So, as per the rule of the left outer join, all the rows (yellow coloured) of the left table and the green-coloured rows of the right table has been joined in the new table.

The Venn diagram at the bottom right corner describes the joining process in colour codes. According to this diagram, the matching rows are called the interaction of the two sets. So here the new table consists of the complete left set and the interaction of the sets.

Right outer join

Now suppose we are interested to know the information exactly opposite to what we have fetched earlier. This time we want to know the cropped area of districts having particular rainfall. So, here the right outer join we need to perform.

Right outer join  of tables in Power b
BI desktop
Right outer join of tables in Power b
BI desktop

Full outer join

When we are in need of information of all the states and districts with their cropped area and rainfall, we should go for a full outer join. As the name suggests, this join will return all the records including the matching ones.
------------------------------
Work to complete
[A] In the passage on table joins, which join should be used to get all the states and districts with their cropped area and rainfall?
[B] Continue the passage on table joins from the point where it stops.
------------------------------
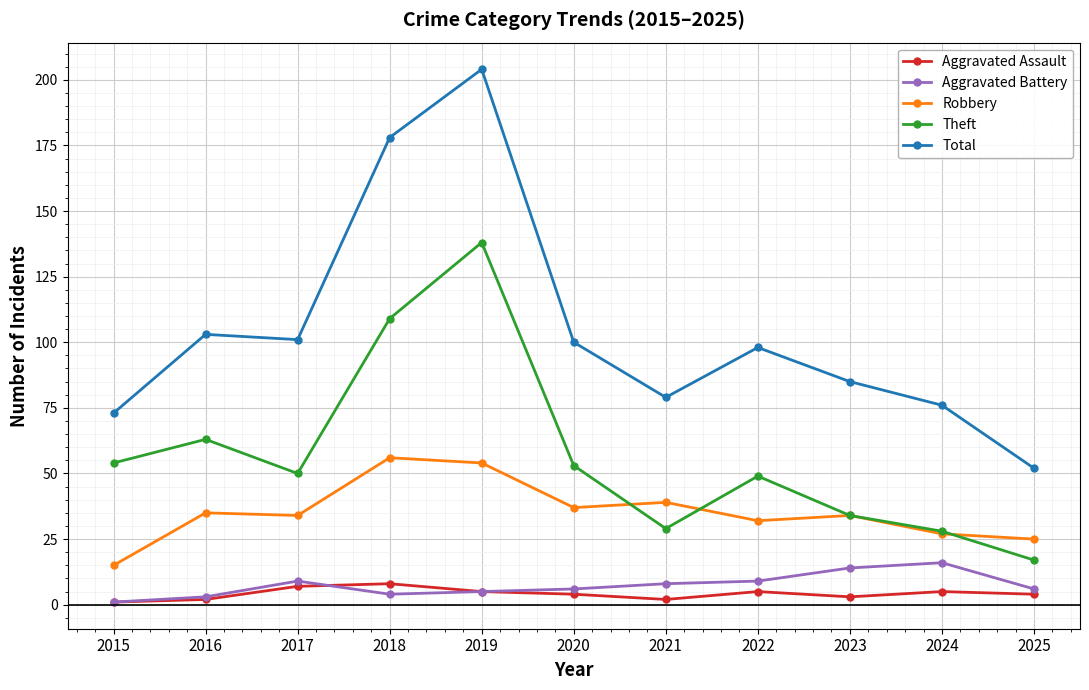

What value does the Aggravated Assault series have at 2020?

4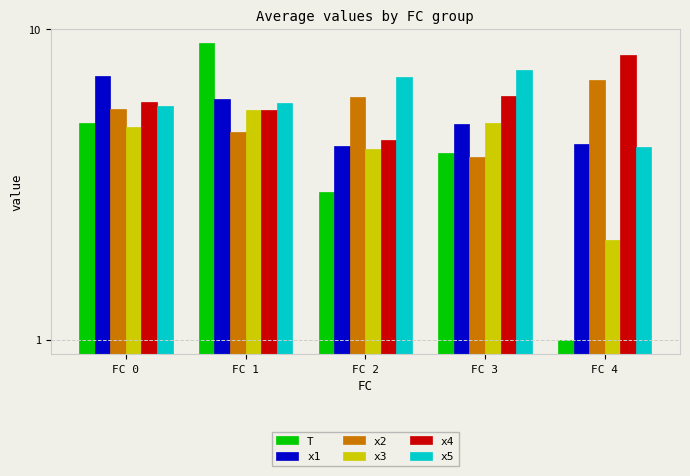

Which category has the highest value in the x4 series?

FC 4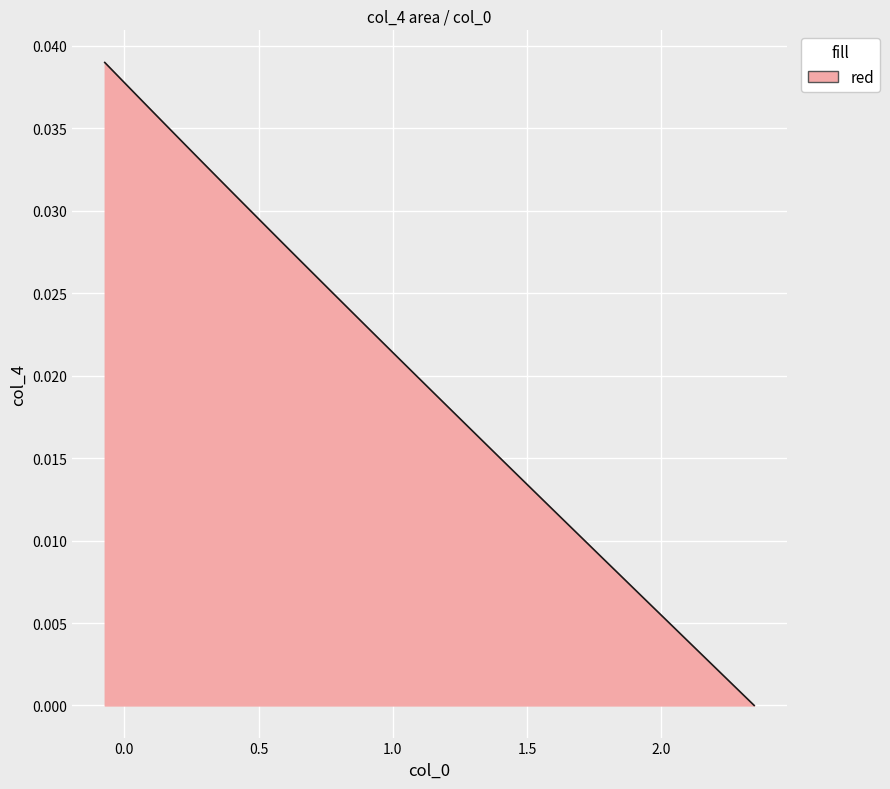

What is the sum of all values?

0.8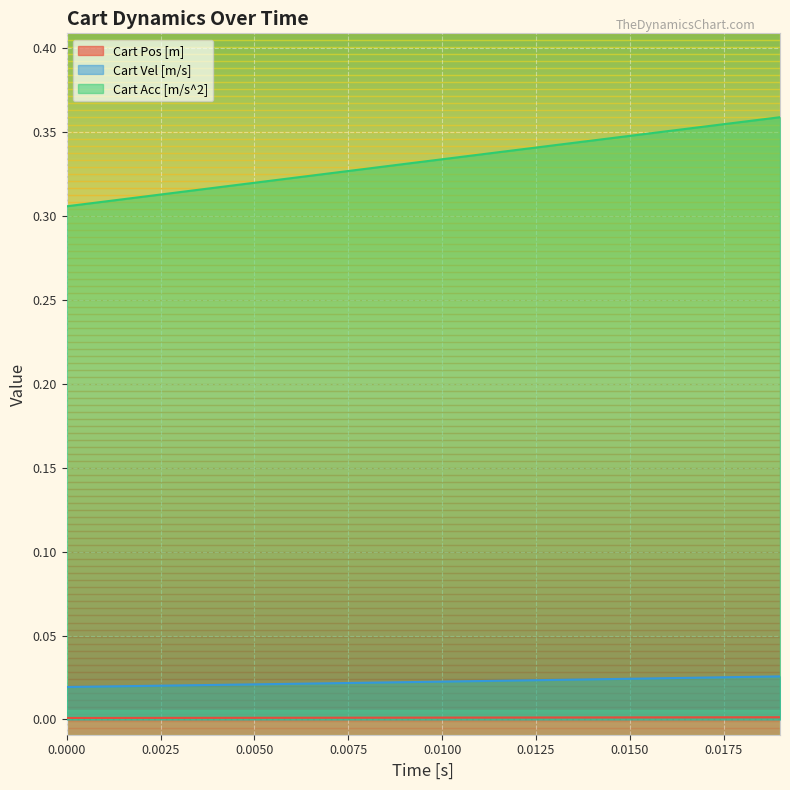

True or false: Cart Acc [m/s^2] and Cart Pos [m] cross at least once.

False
------------------------------
Responses
[A] A full outer join.

[B]
Full outer join of tables in Power BI desktop
Full outer join of tables in Power BI desktop

Here is the final output from the full outer join. The rows contain both the rainfall and cropped area information including the matching rows (in green colour).

Inner join

Again if we need information on the rainfall of those districts with cropped area data as we have nothing to do with rainfall data for those districts not having any cropped area information. In this situation, the inner join produces the desired result.

See the below figure where we have applied inner join on both the tables.

Inner join of tables in Power BI desktop
Inner join of tables in Power BI desktop

See in the above image, only the matching rows are kept and all other rows have been excluded.

Left anti join

Suppose for the sake of data analysis, we need only those states and respective districts for which we don’t have any rainfall data, how can we fetch the required information?

Not to worry here the particular join type we need to apply is left anti join. Which will keep all the rows from the left table removing all those which have a match in the right table. See the below example.

Left anti join of tables in Power BI
Left anti join of tables in Power BI

Here in the above image we just have the required information from the left table of state wise cropped area and everything else have been excluded.

Right anti join

Now suppose we need information exactly opposite the earlier one i.e. we need only the rainfall data of all those districts for which we don’t have any information on the cropped area. The join we will apply here is right anti join.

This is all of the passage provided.